• Instrucciones
• 1. ¿Puedes devolver el fragmento del artículo que empieza en «El cine social» y termina en «otra clase social.», sin cambiar nada?
• 2. ¿Cómo se traduce al inglés esta oración del artículo: «Las estadísticas gritan que los hombres matan, violan y violentan a las mujeres mientras la sociedad hace poco para impedirlo»?

Ana de Miguel expone que en los años setenta la sociedad comenzó a tener un enfoque progresista del delito, basado en una lectura atenta a la clase social de los delincuentes. Caló en la sociedad la idea de que la delincuencia es un producto de las desigualdades sociales y los delincuentes son víctimas de la sociedad.
El cine comenzó a presentar una imagen de «héroes anticapitalistas» frente a la moral burguesa. Se reflexionó acerca de la necesidad de simpatizar con «el delincuente», comprendiendo las razones vitales que conducen al crimen y se reivindicó la abolición de las cárceles. Cualquier referencia a la necesidad social de las penas de cárcel se comenzó a percibir como conservadora y «punitivista».
Como explica de Miguel, en ese contexto el feminismo no podía reivindicar un uso ejemplar del derecho penal. Numerosos estudios pusieron de manifiesto la relación que existe entre la comisión de delitos, incluso los homicidios y asesinatos, y el hecho de vivir en una situación de pobreza o exclusión social. Es bien conocido, por ejemplo, el sesgo racial y económico que muestran las condenas a pena de muerte en Estados Unidos.
El cine social ha difundido ampliamente esta realidad. Las estadísticas del Departamento de Justicia de los Estados Unidos (2011) que analizan la criminalidad de varias décadas, muestran que los jóvenes varones de raza negra, usualmente de escasos recursos, tuvieron más condenas por homicidio que grupos de otra clase social.
La popularidad actual, dentro de la izquierda, del análisis «de clases» de la criminalidad se comprende perfectamente si tenemos en cuenta que una gran parte de la población penitenciaria de nuestro país ha sido castigada por delitos de menudeo de droga. Hay barrios y pueblos enteros en los que la mayoría de la población participa de esta forma de economía ilegal como modo de subsistencia, y esto se ha agravado con la crisis económica, que ha conducido a muchas personas trabajadoras al paro y a muchos pequeños negocios a la quiebra. La economía ilícita es una manera desesperada de hacer frente a las deudas sobrevenidas.

Las estadísticas gritan que los hombres matan, violan y violentan a las mujeres mientras la sociedad hace poco para impedirlo.

• Datos registrados
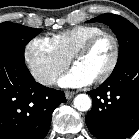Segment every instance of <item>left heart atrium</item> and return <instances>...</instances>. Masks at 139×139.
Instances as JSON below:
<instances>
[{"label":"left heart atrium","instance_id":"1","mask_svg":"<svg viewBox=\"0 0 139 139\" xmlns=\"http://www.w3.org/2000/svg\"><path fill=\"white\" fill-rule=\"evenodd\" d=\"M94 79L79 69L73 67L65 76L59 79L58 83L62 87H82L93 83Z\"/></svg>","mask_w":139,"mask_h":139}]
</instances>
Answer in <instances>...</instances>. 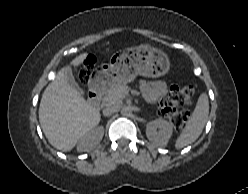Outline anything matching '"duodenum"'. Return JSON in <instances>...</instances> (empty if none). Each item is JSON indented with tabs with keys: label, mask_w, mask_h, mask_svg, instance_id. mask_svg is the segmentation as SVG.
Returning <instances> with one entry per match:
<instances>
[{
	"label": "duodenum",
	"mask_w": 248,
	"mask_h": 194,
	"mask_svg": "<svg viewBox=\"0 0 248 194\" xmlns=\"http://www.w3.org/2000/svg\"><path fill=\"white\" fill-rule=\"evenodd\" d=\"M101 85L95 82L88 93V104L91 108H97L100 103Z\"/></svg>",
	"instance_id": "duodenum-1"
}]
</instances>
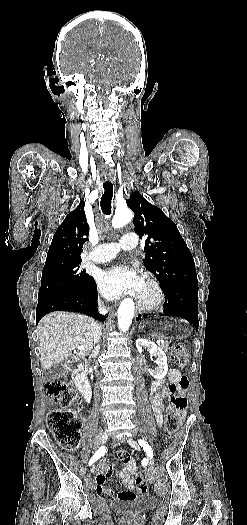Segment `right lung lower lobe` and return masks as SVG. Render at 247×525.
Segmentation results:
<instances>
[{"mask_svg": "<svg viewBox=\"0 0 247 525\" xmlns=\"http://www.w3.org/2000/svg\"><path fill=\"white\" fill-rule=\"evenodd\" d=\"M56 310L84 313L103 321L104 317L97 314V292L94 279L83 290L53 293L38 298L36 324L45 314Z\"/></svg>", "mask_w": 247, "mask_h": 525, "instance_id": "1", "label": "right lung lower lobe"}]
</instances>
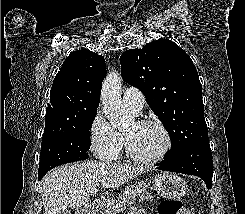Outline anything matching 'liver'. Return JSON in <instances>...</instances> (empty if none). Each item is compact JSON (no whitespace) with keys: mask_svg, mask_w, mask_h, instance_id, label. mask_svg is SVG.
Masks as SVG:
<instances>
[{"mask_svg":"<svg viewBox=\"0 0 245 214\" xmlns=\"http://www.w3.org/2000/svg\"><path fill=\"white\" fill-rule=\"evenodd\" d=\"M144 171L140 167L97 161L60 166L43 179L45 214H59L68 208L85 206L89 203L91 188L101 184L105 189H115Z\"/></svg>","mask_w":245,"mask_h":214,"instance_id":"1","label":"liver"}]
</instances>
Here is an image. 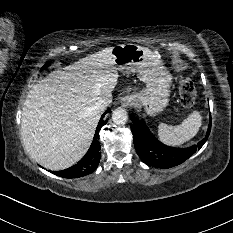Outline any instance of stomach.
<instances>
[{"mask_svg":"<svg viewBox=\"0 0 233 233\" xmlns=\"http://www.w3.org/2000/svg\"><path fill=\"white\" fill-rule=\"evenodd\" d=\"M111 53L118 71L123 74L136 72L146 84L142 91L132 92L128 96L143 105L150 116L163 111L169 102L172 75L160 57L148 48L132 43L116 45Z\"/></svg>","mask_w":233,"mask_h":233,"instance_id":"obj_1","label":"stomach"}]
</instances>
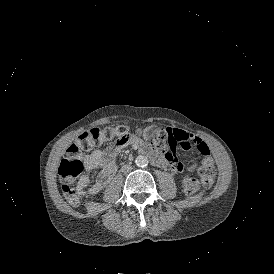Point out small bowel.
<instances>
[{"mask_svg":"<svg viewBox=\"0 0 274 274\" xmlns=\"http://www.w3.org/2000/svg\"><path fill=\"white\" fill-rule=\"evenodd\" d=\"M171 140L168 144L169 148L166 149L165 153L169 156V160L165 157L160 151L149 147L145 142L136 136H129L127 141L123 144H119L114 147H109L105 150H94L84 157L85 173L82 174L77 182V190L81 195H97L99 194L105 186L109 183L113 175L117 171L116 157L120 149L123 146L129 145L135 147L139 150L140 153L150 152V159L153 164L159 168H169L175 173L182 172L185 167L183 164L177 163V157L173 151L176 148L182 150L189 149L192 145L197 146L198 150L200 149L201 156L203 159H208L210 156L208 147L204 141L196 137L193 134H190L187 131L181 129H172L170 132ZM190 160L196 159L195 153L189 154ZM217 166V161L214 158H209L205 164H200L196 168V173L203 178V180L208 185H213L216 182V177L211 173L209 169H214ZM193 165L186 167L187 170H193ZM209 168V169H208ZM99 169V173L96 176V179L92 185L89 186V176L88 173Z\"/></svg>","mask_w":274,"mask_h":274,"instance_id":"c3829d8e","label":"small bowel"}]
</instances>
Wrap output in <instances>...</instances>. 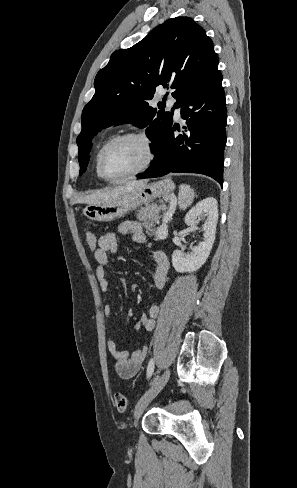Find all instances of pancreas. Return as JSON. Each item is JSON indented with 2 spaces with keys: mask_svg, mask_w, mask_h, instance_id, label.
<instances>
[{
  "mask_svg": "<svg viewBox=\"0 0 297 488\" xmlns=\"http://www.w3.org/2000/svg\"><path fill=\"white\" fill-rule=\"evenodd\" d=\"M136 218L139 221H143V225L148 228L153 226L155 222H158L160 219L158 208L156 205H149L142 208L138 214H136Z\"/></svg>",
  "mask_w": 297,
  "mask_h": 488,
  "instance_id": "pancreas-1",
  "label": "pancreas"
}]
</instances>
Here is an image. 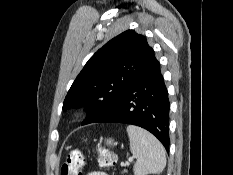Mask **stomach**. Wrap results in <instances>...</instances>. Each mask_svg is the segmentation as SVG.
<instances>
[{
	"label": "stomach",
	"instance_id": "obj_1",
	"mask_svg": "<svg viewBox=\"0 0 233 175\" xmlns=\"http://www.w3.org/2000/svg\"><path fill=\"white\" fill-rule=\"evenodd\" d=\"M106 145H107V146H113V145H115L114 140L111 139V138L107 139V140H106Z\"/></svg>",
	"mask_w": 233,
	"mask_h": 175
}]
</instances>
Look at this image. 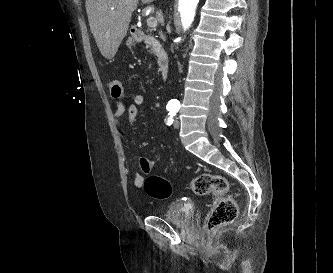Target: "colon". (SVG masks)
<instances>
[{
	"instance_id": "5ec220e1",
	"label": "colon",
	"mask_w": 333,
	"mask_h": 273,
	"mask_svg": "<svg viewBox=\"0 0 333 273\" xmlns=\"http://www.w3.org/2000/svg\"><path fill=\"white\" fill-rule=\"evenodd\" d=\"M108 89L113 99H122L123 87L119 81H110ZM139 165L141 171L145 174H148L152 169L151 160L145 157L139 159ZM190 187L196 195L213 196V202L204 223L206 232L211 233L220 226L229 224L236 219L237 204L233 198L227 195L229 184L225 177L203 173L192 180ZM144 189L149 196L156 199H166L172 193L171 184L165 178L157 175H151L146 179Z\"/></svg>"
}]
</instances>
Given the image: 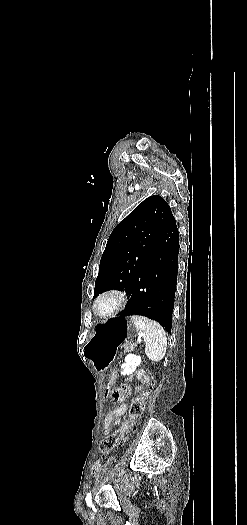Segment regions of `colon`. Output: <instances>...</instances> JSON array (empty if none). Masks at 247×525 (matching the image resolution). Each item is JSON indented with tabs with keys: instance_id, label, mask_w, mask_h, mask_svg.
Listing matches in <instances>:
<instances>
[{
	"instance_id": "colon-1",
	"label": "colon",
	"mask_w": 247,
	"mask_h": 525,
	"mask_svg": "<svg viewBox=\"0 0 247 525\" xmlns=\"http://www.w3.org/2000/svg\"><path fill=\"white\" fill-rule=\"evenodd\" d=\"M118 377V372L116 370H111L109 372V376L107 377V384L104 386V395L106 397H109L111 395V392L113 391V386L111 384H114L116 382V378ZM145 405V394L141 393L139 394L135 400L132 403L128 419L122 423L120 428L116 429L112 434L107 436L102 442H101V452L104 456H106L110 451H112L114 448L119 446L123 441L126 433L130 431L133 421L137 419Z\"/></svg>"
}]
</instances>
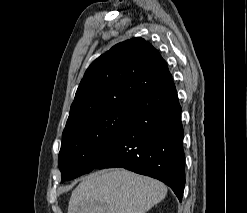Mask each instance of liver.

* * *

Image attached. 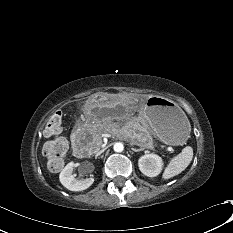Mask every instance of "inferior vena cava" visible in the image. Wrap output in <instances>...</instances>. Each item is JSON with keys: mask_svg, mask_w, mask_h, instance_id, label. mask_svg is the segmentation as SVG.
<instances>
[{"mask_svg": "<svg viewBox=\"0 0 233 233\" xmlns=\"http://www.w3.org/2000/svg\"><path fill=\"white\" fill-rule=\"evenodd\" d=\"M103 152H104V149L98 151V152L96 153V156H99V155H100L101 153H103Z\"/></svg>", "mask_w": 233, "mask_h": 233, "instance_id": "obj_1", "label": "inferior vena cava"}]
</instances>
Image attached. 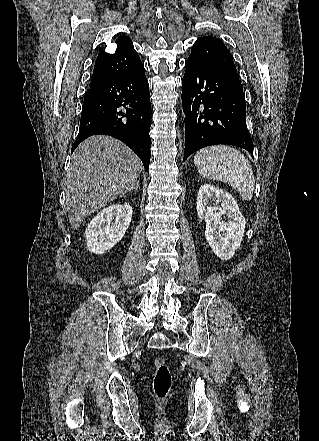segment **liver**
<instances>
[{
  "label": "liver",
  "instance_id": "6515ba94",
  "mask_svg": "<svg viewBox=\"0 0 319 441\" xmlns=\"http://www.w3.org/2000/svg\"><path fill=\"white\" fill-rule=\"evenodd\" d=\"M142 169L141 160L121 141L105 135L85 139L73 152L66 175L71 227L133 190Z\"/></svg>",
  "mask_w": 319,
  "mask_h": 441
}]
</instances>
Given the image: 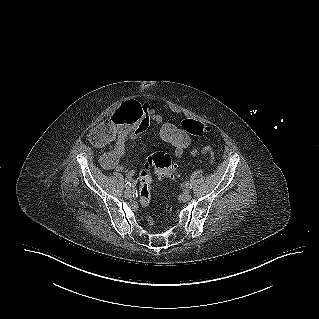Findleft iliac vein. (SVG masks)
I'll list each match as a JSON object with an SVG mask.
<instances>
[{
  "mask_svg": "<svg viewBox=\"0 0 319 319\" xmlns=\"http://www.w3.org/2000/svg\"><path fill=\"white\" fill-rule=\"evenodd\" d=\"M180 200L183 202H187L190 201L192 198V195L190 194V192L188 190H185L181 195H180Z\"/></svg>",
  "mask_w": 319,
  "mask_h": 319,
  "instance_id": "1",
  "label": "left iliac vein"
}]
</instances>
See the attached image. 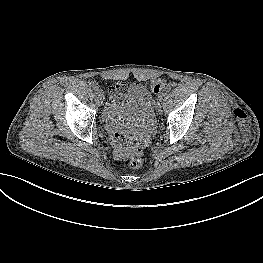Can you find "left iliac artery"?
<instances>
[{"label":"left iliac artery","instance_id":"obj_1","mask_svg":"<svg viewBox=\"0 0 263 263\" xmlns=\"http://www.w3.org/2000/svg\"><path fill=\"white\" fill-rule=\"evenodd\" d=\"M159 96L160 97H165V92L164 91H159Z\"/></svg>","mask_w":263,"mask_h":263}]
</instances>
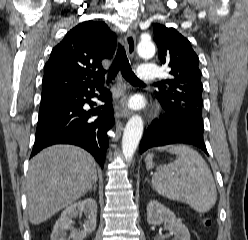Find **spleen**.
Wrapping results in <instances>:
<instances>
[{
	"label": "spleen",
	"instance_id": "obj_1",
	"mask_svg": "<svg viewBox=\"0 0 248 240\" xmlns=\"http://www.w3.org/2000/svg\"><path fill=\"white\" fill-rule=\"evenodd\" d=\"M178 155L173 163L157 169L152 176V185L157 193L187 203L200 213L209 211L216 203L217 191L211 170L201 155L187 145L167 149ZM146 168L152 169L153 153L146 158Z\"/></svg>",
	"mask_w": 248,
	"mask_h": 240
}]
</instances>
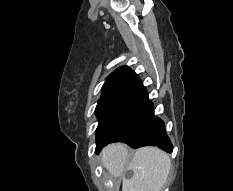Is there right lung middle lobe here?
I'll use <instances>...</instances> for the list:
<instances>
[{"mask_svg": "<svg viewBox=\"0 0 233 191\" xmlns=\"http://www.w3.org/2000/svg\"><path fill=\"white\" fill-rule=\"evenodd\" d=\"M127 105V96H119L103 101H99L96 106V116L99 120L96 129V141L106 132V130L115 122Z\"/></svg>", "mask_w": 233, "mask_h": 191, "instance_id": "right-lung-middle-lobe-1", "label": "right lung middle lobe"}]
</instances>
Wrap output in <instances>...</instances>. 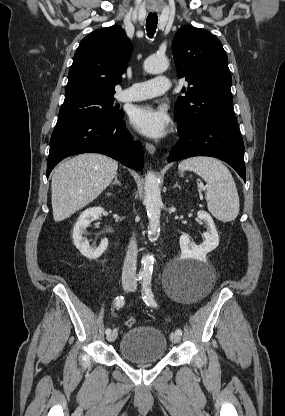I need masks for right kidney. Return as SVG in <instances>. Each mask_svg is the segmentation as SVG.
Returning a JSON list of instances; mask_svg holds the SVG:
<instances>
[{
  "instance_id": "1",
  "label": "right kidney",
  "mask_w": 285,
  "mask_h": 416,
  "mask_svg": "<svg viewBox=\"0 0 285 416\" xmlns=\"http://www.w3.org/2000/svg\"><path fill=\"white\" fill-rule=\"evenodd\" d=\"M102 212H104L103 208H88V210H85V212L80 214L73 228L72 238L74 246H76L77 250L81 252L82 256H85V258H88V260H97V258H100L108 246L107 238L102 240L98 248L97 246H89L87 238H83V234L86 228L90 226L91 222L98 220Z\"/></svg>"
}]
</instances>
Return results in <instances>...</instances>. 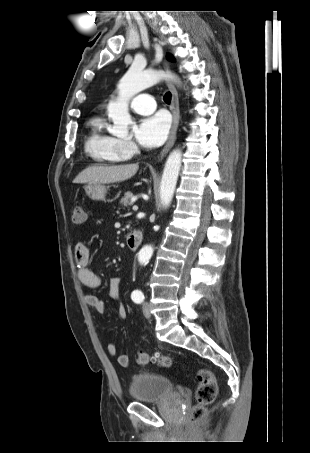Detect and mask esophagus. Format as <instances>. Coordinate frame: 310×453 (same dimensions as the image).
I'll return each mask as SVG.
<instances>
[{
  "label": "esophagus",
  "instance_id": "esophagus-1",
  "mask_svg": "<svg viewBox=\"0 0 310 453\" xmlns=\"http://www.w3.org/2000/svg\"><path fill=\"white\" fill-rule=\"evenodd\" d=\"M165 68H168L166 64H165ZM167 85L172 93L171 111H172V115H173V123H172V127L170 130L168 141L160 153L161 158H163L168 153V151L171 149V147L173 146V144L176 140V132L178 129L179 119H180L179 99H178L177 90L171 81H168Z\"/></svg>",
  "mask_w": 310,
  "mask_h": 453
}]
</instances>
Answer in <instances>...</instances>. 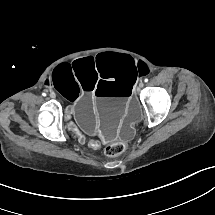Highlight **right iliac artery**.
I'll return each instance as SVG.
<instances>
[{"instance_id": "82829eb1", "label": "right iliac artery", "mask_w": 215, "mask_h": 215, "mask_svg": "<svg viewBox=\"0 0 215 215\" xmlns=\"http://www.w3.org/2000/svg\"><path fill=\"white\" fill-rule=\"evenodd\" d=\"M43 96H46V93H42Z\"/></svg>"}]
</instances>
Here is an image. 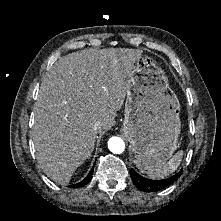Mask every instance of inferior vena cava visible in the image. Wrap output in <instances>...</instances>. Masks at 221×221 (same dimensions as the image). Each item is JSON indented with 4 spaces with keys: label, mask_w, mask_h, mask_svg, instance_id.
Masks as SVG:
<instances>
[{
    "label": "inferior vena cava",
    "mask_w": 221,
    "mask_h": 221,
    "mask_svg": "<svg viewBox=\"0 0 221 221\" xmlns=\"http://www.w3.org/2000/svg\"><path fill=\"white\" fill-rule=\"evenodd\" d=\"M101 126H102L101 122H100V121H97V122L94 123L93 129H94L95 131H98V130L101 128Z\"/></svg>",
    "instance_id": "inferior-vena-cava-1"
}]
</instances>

• Respuestas
• 1.
El cine social ha difundido ampliamente esta realidad. Las estadísticas del Departamento de Justicia de los Estados Unidos (2011) que analizan la criminalidad de varias décadas, muestran que los jóvenes varones de raza negra, usualmente de escasos recursos, tuvieron más condenas por homicidio que grupos de otra clase social.

• 2. The statistics cry out that men kill, rape, and abuse women while society does little to prevent it.